>>>>>

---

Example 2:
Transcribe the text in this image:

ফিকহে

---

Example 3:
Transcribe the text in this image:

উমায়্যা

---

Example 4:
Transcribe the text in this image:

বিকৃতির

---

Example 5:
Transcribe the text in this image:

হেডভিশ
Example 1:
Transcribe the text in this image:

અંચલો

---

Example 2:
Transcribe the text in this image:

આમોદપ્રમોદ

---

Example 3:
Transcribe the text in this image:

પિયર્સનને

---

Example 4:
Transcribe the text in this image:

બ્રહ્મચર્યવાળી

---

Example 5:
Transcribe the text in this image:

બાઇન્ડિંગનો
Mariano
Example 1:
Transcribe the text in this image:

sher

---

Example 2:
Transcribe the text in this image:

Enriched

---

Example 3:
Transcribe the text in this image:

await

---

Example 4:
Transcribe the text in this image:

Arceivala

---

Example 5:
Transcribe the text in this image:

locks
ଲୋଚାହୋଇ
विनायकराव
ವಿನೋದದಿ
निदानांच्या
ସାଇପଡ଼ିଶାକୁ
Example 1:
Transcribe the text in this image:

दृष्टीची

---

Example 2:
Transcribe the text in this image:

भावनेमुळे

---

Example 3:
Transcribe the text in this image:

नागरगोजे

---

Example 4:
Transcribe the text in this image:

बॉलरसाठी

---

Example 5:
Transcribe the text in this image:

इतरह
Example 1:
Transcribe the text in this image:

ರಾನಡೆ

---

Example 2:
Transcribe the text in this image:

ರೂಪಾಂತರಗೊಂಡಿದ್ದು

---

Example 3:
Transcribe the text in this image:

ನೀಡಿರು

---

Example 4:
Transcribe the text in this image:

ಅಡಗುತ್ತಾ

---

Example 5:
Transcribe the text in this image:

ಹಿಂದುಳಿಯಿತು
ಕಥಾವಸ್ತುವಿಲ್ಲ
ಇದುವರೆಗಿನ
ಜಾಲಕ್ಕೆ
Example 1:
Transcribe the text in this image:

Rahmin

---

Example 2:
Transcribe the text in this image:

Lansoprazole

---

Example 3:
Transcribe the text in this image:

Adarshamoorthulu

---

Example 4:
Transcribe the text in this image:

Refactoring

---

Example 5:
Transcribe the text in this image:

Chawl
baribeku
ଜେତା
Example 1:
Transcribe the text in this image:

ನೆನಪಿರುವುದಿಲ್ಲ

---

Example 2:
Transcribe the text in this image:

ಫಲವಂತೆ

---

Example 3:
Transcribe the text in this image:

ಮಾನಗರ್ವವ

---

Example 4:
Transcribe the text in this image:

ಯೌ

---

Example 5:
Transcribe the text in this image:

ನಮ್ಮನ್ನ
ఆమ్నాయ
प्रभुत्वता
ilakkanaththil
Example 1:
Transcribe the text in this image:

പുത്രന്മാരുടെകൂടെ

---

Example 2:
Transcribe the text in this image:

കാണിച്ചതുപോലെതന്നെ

<<<<<

What the exercise asks:
Could you print every record above exactly as it appears?

Response box:
---

Example 2:
Transcribe the text in this image:

ফিকহে

---

Example 3:
Transcribe the text in this image:

উমায়্যা

---

Example 4:
Transcribe the text in this image:

বিকৃতির

---

Example 5:
Transcribe the text in this image:

হেডভিশ
Example 1:
Transcribe the text in this image:

અંચલો

---

Example 2:
Transcribe the text in this image:

આમોદપ્રમોદ

---

Example 3:
Transcribe the text in this image:

પિયર્સનને

---

Example 4:
Transcribe the text in this image:

બ્રહ્મચર્યવાળી

---

Example 5:
Transcribe the text in this image:

બાઇન્ડિંગનો
Mariano
Example 1:
Transcribe the text in this image:

sher

---

Example 2:
Transcribe the text in this image:

Enriched

---

Example 3:
Transcribe the text in this image:

await

---

Example 4:
Transcribe the text in this image:

Arceivala

---

Example 5:
Transcribe the text in this image:

locks
ଲୋଚାହୋଇ
विनायकराव
ವಿನೋದದಿ
निदानांच्या
ସାଇପଡ଼ିଶାକୁ
Example 1:
Transcribe the text in this image:

दृष्टीची

---

Example 2:
Transcribe the text in this image:

भावनेमुळे

---

Example 3:
Transcribe the text in this image:

नागरगोजे

---

Example 4:
Transcribe the text in this image:

बॉलरसाठी

---

Example 5:
Transcribe the text in this image:

इतरह
Example 1:
Transcribe the text in this image:

ರಾನಡೆ

---

Example 2:
Transcribe the text in this image:

ರೂಪಾಂತರಗೊಂಡಿದ್ದು

---

Example 3:
Transcribe the text in this image:

ನೀಡಿರು

---

Example 4:
Transcribe the text in this image:

ಅಡಗುತ್ತಾ

---

Example 5:
Transcribe the text in this image:

ಹಿಂದುಳಿಯಿತು
ಕಥಾವಸ್ತುವಿಲ್ಲ
ಇದುವರೆಗಿನ
ಜಾಲಕ್ಕೆ
Example 1:
Transcribe the text in this image:

Rahmin

---

Example 2:
Transcribe the text in this image:

Lansoprazole

---

Example 3:
Transcribe the text in this image:

Adarshamoorthulu

---

Example 4:
Transcribe the text in this image:

Refactoring

---

Example 5:
Transcribe the text in this image:

Chawl
baribeku
ଜେତା
Example 1:
Transcribe the text in this image:

ನೆನಪಿರುವುದಿಲ್ಲ

---

Example 2:
Transcribe the text in this image:

ಫಲವಂತೆ

---

Example 3:
Transcribe the text in this image:

ಮಾನಗರ್ವವ

---

Example 4:
Transcribe the text in this image:

ಯೌ

---

Example 5:
Transcribe the text in this image:

ನಮ್ಮನ್ನ
ఆమ్నాయ
प्रभुत्वता
ilakkanaththil
Example 1:
Transcribe the text in this image:

പുത്രന്മാരുടെകൂടെ

---

Example 2:
Transcribe the text in this image:

കാണിച്ചതുപോലെതന്നെ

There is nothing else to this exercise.